Зоська как ни в чем не бывало прибежала ко мне своей утиной, вперевалочку, рысью, и я, смеясь, спросила у Пашки:

– Ну что, квиты?

– Ой-ой-ой, – ответил он, потирая зад, – самые что ни на есть вредные у нас лошадки, да?

– Эх… Да. – Я погладила Зоську по храпу и сказала: – Работать! Давай работать, детка, не дуйся…

И Пашка отвел ее, пока они не подрались с Напалмом.

Лошади у нас действительно были самыми вредными из всех, не в пример воспитанному Тактику, которого каждый раз теперь провожали с плаца аплодисментами (это Лиля завела такую традицию – для лучших лошадей и наездников, отличившихся на тренировке).

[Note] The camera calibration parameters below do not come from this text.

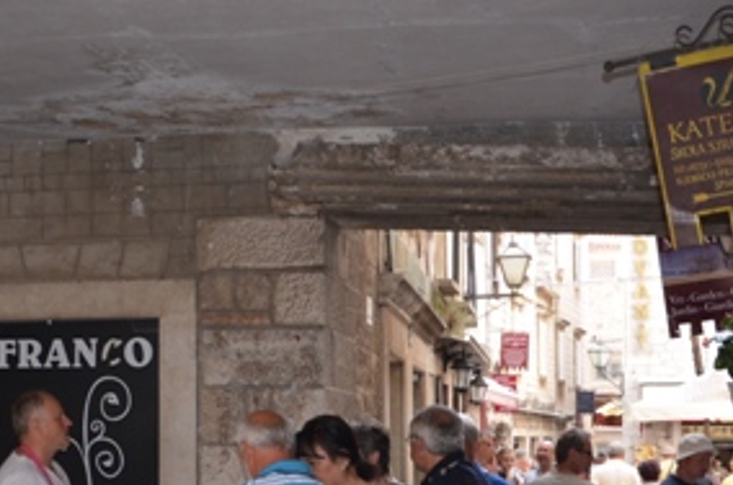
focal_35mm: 76
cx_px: 181
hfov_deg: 26.4
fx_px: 1544
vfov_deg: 17.7
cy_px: 374
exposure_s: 1/125
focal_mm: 18
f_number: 3.5
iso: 360
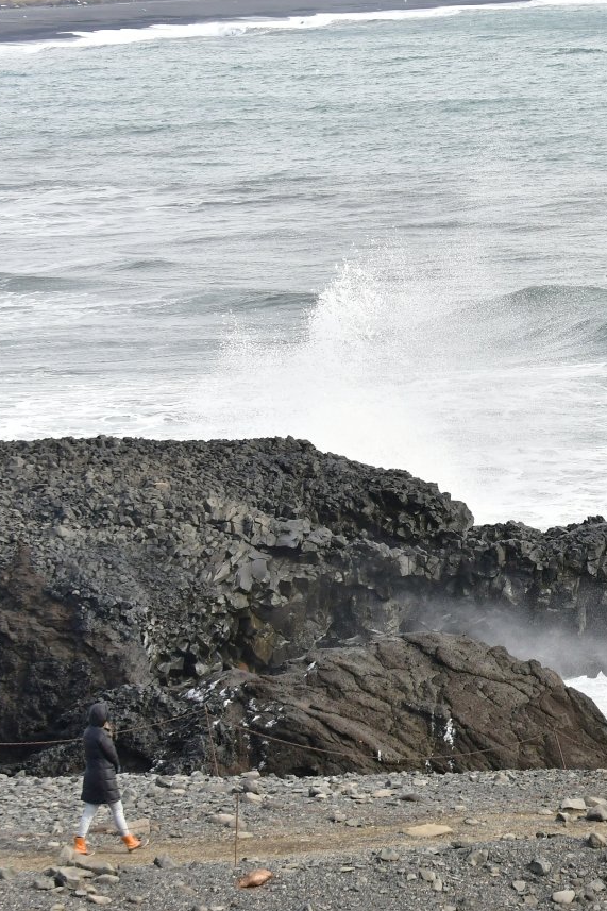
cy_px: 346
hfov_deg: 6.9
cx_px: 783
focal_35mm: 196
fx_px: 4959
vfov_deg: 10.5
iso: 500
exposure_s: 1/1600
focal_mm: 70
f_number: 5
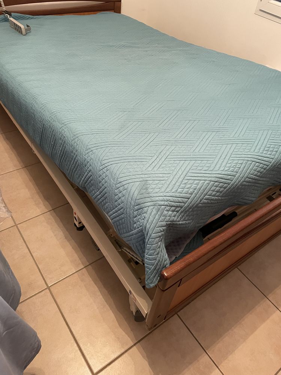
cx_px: 140
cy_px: 188
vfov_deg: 67.3
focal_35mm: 26
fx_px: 281
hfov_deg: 53.1
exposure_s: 1/33
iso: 500
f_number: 1.6
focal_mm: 4.2
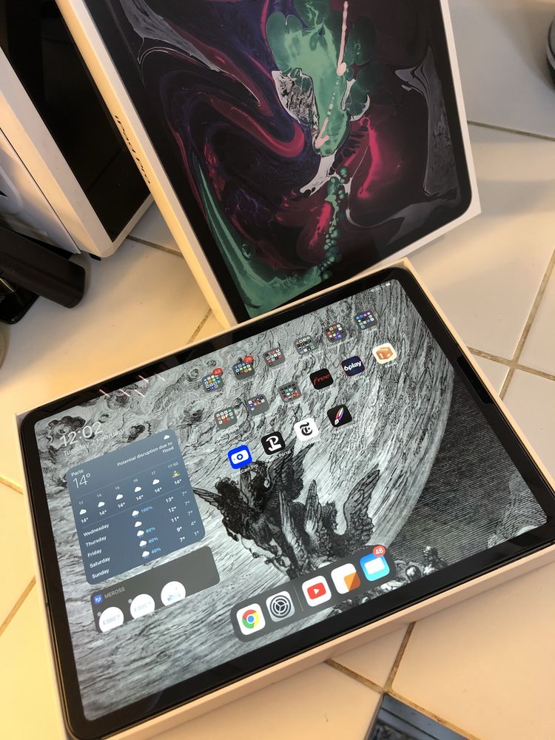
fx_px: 599
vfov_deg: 63.4
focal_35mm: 28
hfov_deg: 49.7
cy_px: 370
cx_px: 278
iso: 50
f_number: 1.8
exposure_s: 1/17
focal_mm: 3.99
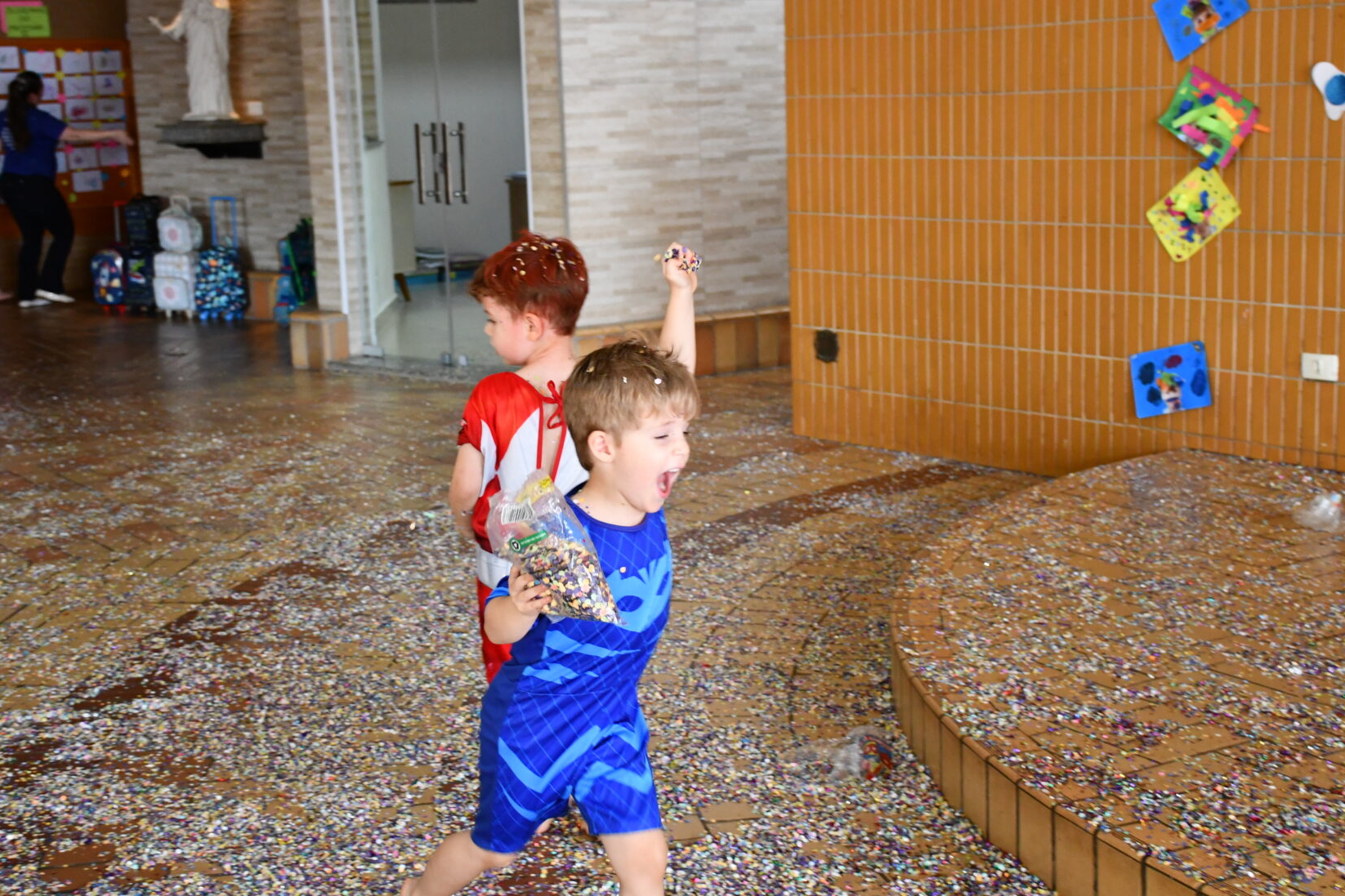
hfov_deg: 35.6
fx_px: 2092
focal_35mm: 56
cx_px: 639
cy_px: 418
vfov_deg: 24.2
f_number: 4
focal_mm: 32
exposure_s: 1/125
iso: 1800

Зоська спокойно шла под Денисом и Алькой, которые и сами были спокойными, бессовестно таскала Юльку, которая ее боялась, и дурила под хулиганом Пашкой.

А Напалм… Ну, у него была домашняя кличка Гастрит из-за неладов с желудком, как у всех прикусочных лошадей, и от этого уровень мизантропина в крови был повышенный.

Кроме того, Напалм был жеребец и, как жеребец и мизантроп, любил иногда устроить всаднику холокост – просто, чтобы тот не зазнавался.